The most important discovery that I have made is that I simply need to be willing to open my mind and to look inside myself. I don’t always like what I see, as a matter of fact most of the time I am looking inside myself to figure out why I am feeling a certain way or why I have acted in a certain way and I am looking to discover the root emotions, feelings, and thoughts that have led to the unhappiness or dissatisfaction. I then take it a step further and ponder as to why I was feeling that way, thinking that way, or acting that way to begin with. To complete the “session”, I brain storm and throw ideas out as to what I can do to make things better, change that thought pattern or behavior, and to begin moving in a direction that I want to go.
For example, I recently realized that I am not proud of how I make a living. I am incredibly proud of my ability to complete my job, the level at which I am able to perform, and the quality of my work, however; without going into incriminating detail, I am simply not proud of who I make money for and who I inadvertently support as a result. I have spoken with the people that I could that are aware of my unrest as well as to my loved ones and my therapist; I have set the ball in motion for change. For genuine change to better myself, my situation, and those around me…and this was all made possible through the beauty of trail running and my willingness to not only explore nature but to explore the inner depths and the essence of my being.
Sherpa John has eloquently said, “you cannot be who you wish to become until you accept who you already are.” Acceptance is absolutely the first step. It is the first step in recognizing a problem, it is the first step in making a change, and it is the first step in discovering who you are. I am unapologetically me…and I am a work in progress who is constantly changing. I want to be someone that I am proud of. I am creating a legacy day in and day out. This legacy is formed and shaped by my ideas, my achievements, my faults, my mistakes, my successes, my failures. The legacy that I will leave is being shaped by my words, thoughts, actions and what I put out into the world each and every day.

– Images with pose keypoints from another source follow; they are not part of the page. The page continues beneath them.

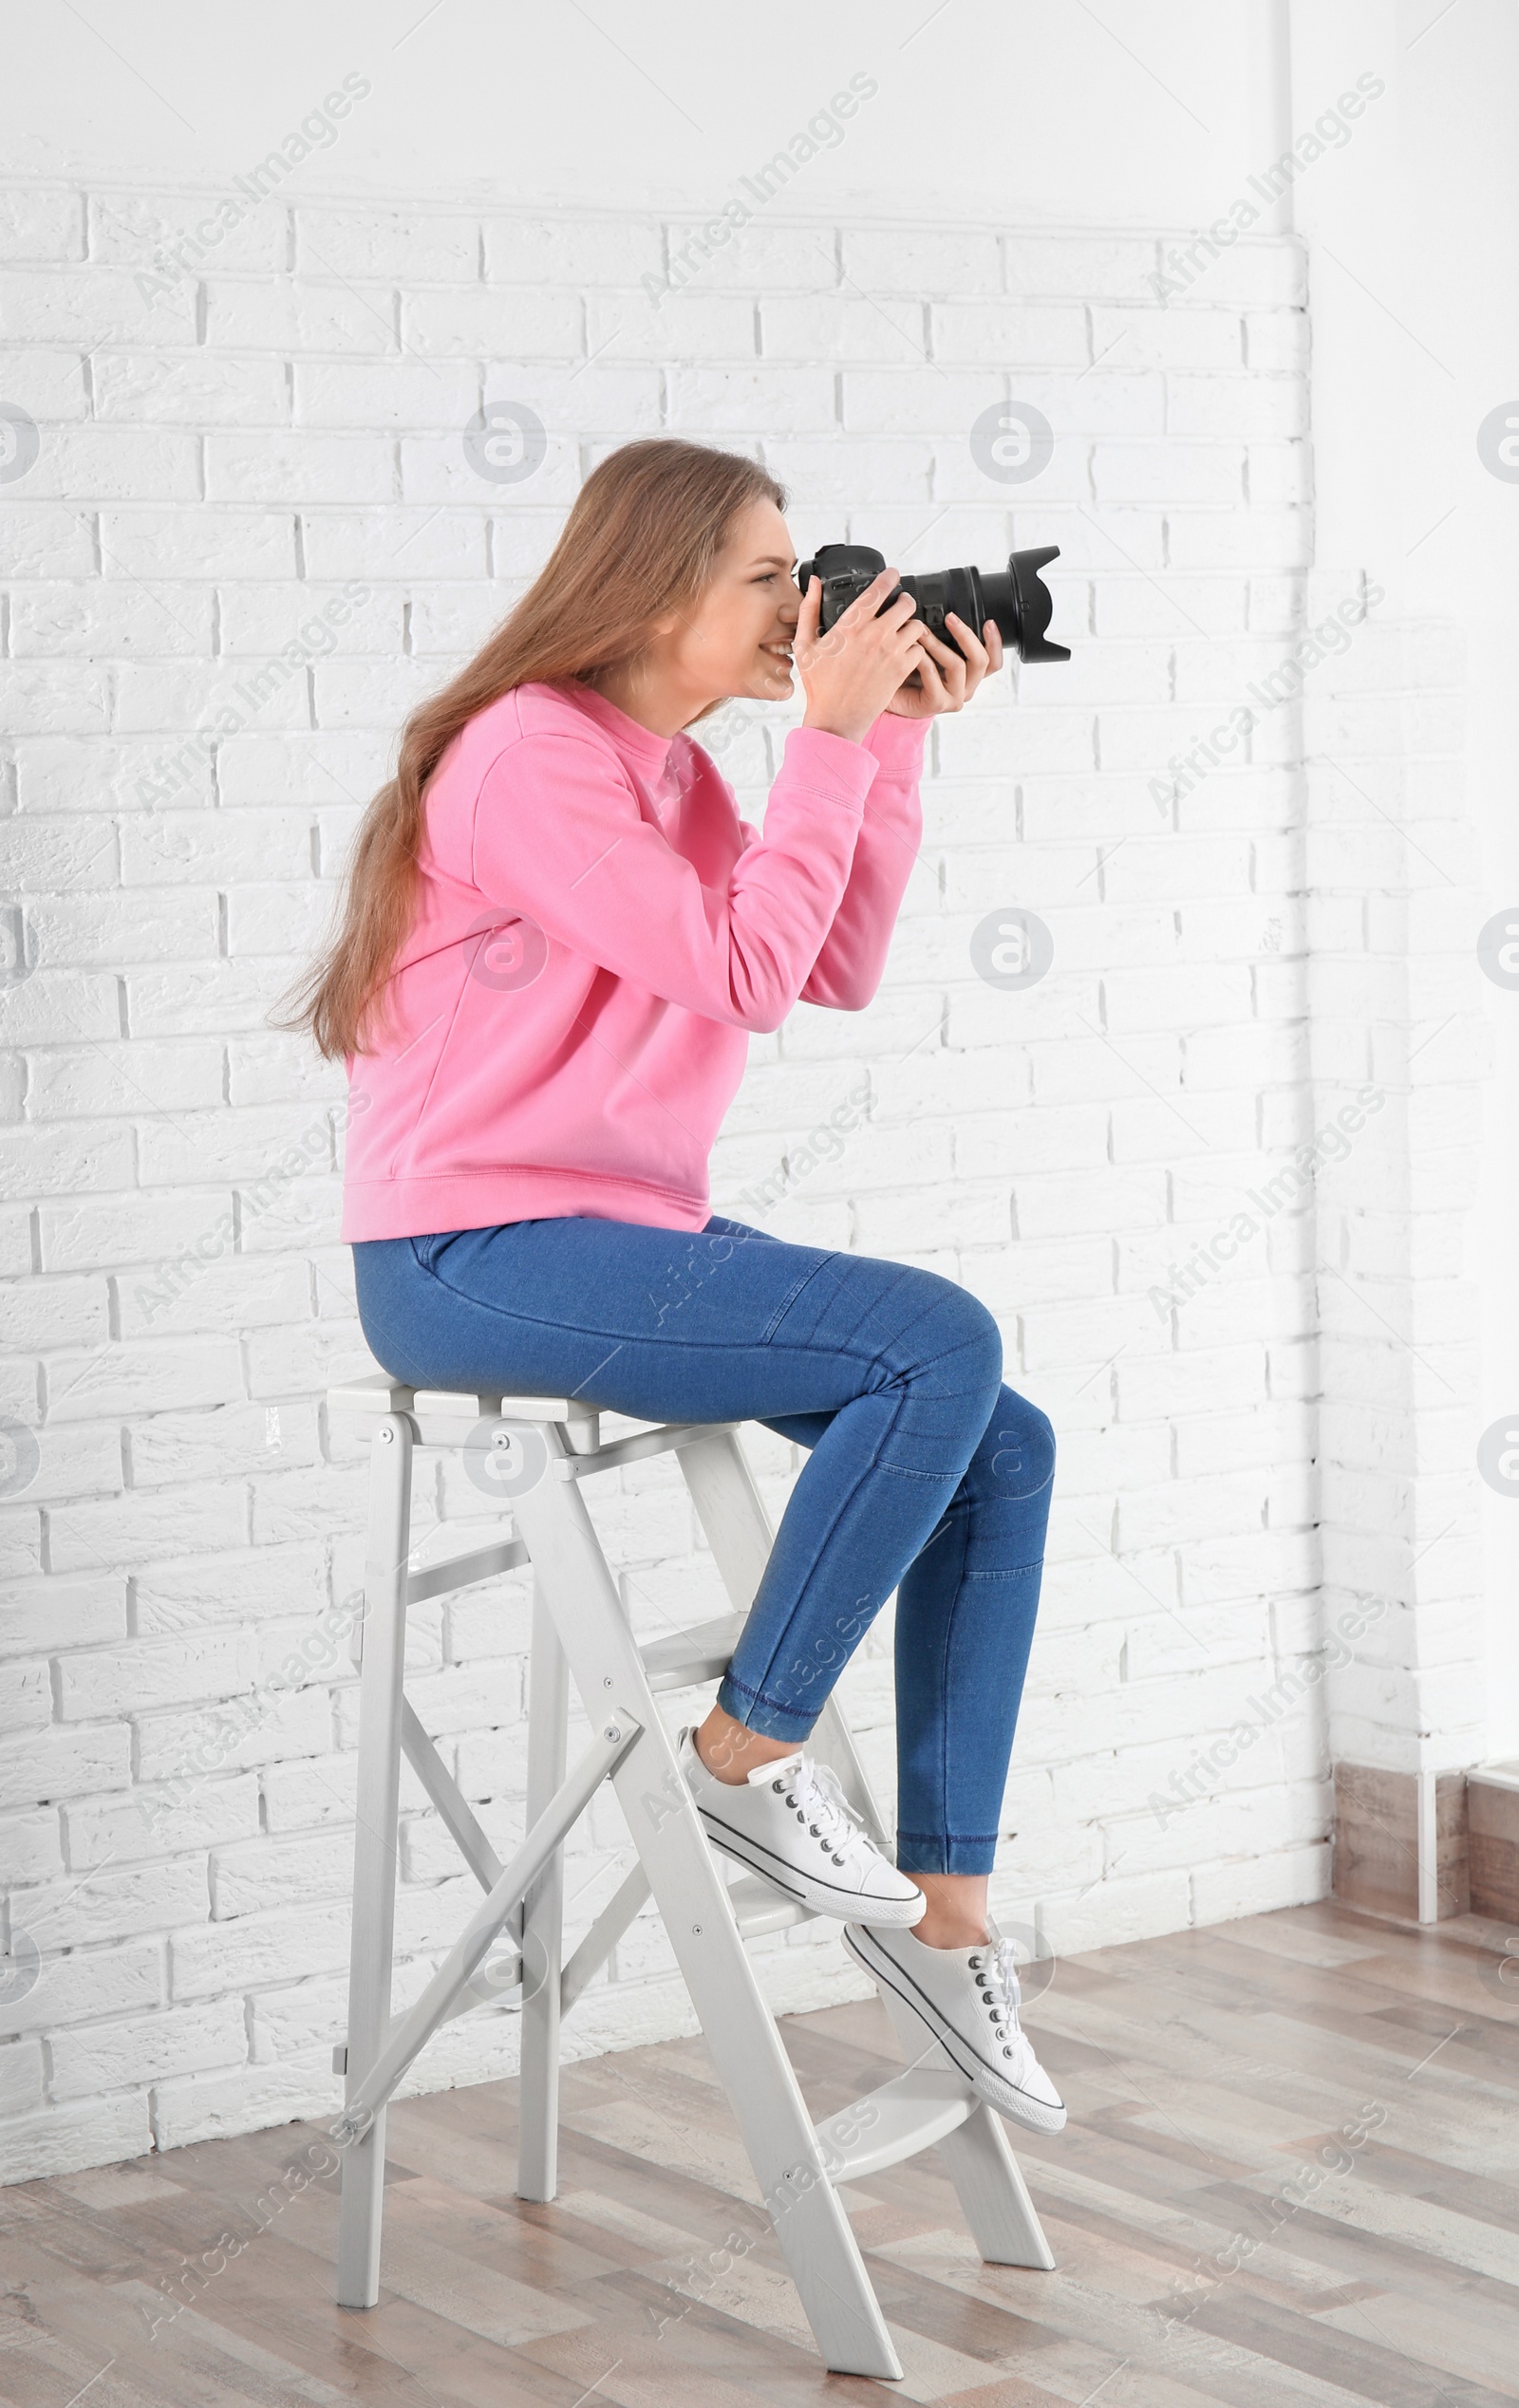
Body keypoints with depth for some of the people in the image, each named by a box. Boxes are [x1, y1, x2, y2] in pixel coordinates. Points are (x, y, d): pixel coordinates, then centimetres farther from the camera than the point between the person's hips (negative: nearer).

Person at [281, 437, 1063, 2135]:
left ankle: (939, 1907, 4)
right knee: (941, 1345, -23)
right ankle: (747, 1750, -8)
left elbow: (839, 972, 11)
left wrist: (894, 740, 5)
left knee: (1004, 1446, -1)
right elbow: (743, 972, -19)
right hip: (472, 1264, -9)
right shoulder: (530, 757, -14)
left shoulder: (666, 770, 14)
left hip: (619, 1233, 9)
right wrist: (828, 738, -14)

Your legacy, whether you want it to be or not, is being shaped EVERY SINGLE DAY by your words, your thoughts, your actions, and what you put out into the world; the beauty of it all is that you can control the narrative. YOU are awesome. YOU are amazing. YOU belong.
So, the next time you lace up a pair of shoes and head out the door, allow yourself to simply be who you are: your thoughts, your emotions, your feelings, your essence. Observe unapologetically and without judgement…you may find, like I did, that you are observing a stranger; and that is okay. Then I ask you to not shy away, do not pull the curtain closed, but analyze and examine that person; keep what you like and resolve to put the work in to change the things you don’t. This is the moment when we can experience true change and a true feeling of success, because this is the moment we are bettering ourselves, and therefore bettering those around us, bettering our communities, and bettering our world.